Air France KLM Martinair Cargo announced last week that it is partnering with the Dutch Brunel Solar Team to participate in the 2022 Sasol Solar Challenge in South Africa from 09-16SEP22, “in shared pursuit of sustainability and innovation”. What are we actually doing with solar power in the air cargo industry?
First of all, congratulations to Air France KLM Martinair Cargo (AFKLMP) for backing a winning team. The Delft University of Technology, which makes up the Dutch Solar Team, has won every Sasol
event since it first participated in 2014 (and won the interim World Solar Challenge events every other year from 2013-2017, in which it has competed since 2001, with a 70% success rate so far),
so the chances are good.
What is the Sasol Solar Challenge, exactly?
It is a competition held every two years in South Africa, where the world’s talented engineering teams pit their expertise against each other in the challenge to cover as much distance as possible on public roads from Johannesburg to Cape Town, using cars that run on solar power. The event lasts eight days and the teams cover a distance of over 2,500 km.

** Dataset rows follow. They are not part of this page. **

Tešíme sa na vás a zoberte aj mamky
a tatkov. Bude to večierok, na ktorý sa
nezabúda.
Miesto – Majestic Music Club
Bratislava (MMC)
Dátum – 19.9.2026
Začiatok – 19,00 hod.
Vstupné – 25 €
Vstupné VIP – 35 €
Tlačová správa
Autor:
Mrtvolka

There are strict rules regarding starting order, pause times, and daily cut-off times, and each team tries to get as much ground covered as possible during the race time, and avoid any penalties for late arrival at the finish line. Its counterpart is the World Solar Challenge in Australia, which is carried out every other year, and covers more than 3,000 km of terrain. This year, there are 15 teams participating in the Sasol challenge, of which the majority are South African. The only other team with an aviation link, is Saudi Arabia’s Alfaisal Boeing Solar Car Team, which will be competing for the first time, using a solar powered car that took four years to build and which was funded by Boeing. The Delft team will also be competing against its Belgian neighbors from the University of Leuven, who took the winning title from them in the 2019 World Solar Challenge.

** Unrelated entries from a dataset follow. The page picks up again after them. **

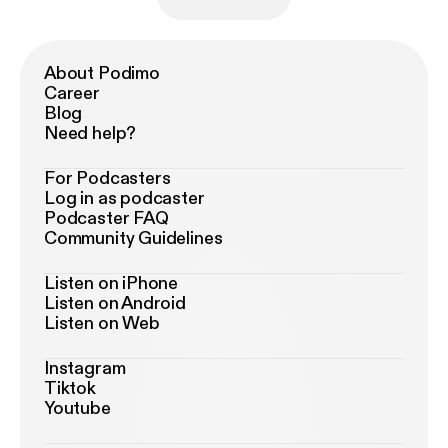
About Podimo
Career
Blog
Need help?
For Podcasters
Log in as podcaster
Podcaster FAQ
Community Guidelines
Listen on iPhone
Listen on Android
Listen on Web
Instagram
Tiktok
Youtube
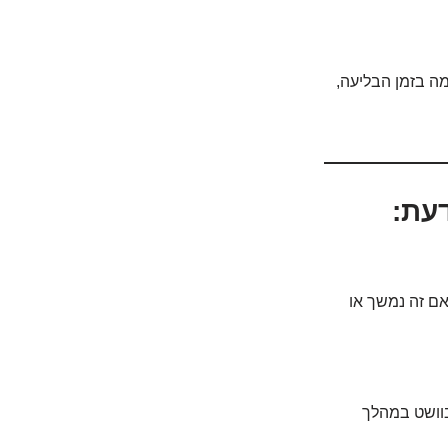
מה בזמן הבליעה,
עת:
אם זה נמשך או
 בוושט במהלך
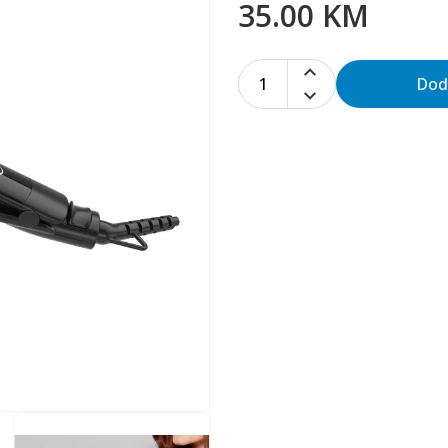
35.00 KM
1
Dod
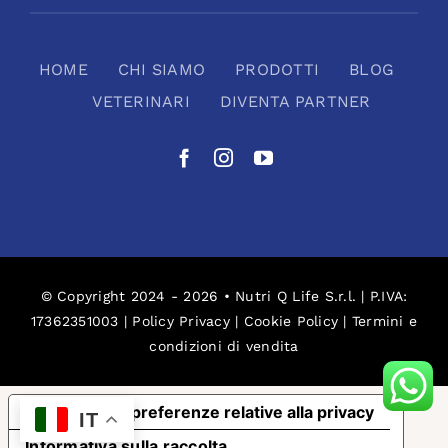
HOME
CHI SIAMO
PRODOTTI
BLOG
VETERINARI
DIVENTA PARTNER
© Copyright 2024 - 2026 • Nutri Q Life S.r.l. | P.IVA:
17362351003 |
Policy Privacy
|
Cookie Policy
|
Termini e
condizioni di vendita
Le tue preferenze relative alla privacy
IT
Informativa sulla raccolta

What is Air France KLM Martinair Cargo’s part in this?
AFLKMP will be doing what it does best: logistics. It is responsible for flying the Dutch Solar Team’s solar vehicle, Nuna 11s, from Amsterdam to Johannesburg, and other logistical processes. Naturally, it will be doing this as sustainably as possible, converting the necessary trip fuel into SAF to ensure a minimized carbon footprint. The relationship between KLM and Delft University of Technology dates back to 2019, when they entered into a partnership agreement aimed at making aviation more sustainable, and began joint research into alternative sustainable fuels and energy-efficient aircraft design, such as the Flying-V. (CFG reported: Part 1 & Part 2)
GertJan Roelands, SVP Sales & Distribution Air France KLM Martinair Cargo, stated: “Air France KLM Martinair Cargo feels inspired and connected with the drive and purpose of the Sasol Solar Challenge. The airfreight industry faces the challenge of reducing our collective carbon footprint. Part of our purpose is to drive innovation towards this goal by leading initiatives involving all the players in the industry. From an airline perspective, fleet renewal and the adoption of sustainable aviation fuel are key policy objectives for the short and medium term, bringing us closer to making the necessary change.”

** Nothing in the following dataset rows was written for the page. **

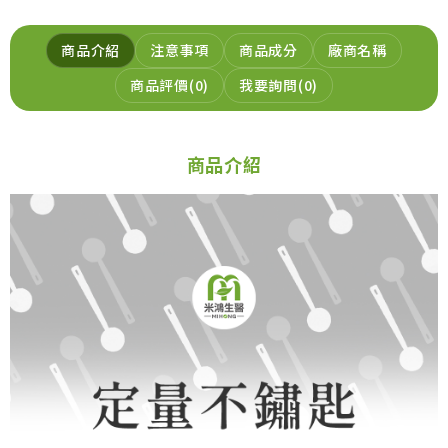
商品介紹
注意事項
商品成分
廠商名稱
商品評價
0
我要詢問
0
商品介紹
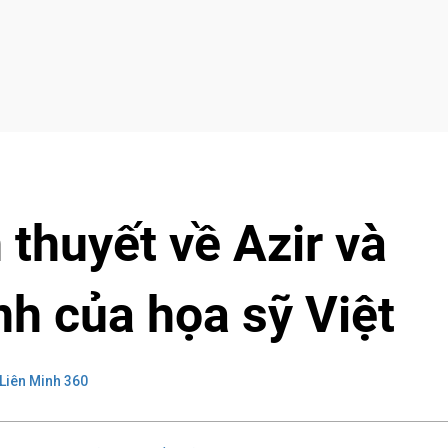
thuyết về Azir và
nh của họa sỹ Việt
Liên Minh 360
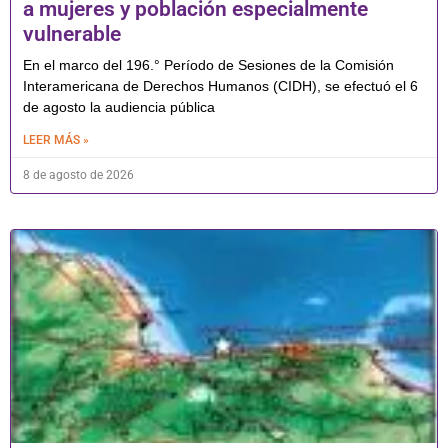
a mujeres y población especialmente
vulnerable
En el marco del 196.° Período de Sesiones de la Comisión
Interamericana de Derechos Humanos (CIDH), se efectuó el 6
de agosto la audiencia pública
LEER MÁS »
8 de agosto de 2026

Solar power can do so much more
The original World Solar Challenge, which gave rise to similar challenges such as the Sasol on in South Africa, was triggered by the 1973 oil crisis and the growing awareness of the damaging effects of fossil fuels. Danish inventor, Hans Tholstrup built the first solar-powered car in 1983, and drove it from north to south Australia, in effect founding Australia’s World Solar Challenge. All well and good, but did you know that the first solar-powered plane actually took off a decade earlier? The Astro Flight Sunrise, the world’s first unmanned solar aircraft, embarked on its maiden flight on 04NOV74, at a time when solar panels were only 10% as effective as those of today. In almost 50 years, how far have we come? Despite solar-powered space satellites, when it comes to cargo, the best we have managed up until now, is a cargo capacity of around 120 kg such as in the Sunseeker unmanned solar-powered aircraft. Problems that need solving are battery weights, wingspan requirements, flight speeds, diurnal functionality, and – at the end of the day- the cost of the increasingly more efficient solar panels. These are currently extremely high, hence the limited use for space projects rather than commercial aviation.
In the words of the late Dutch astronaut and Solar Team leader, Wubbo Ockels: “There is only one earth. And there is no spare”. Similar to the Dutch Solar team using each race to learn from and enhance their vehicle, as well as to “inspire as many people as possible to think about sustainability and innovation,” there are other approaches taking shape. On the one hand, forays into solar-powered, aluminum-framed airships, which may be a better option for solar-powered air logistics, and on the other, the many solar-powered drone initiatives being developed.
On the ground, solar-powered trucks are being piloted, as is solar-powered airport equipment such as freight loaders, for example. And then there are the many airports and warehouses around the world, that have begun putting solar panels on their rooves to generate at least part of the electricity they require to operate. We can do more to harness the power of the sun.
Good luck to the Dutch Brunel Solar Team in September!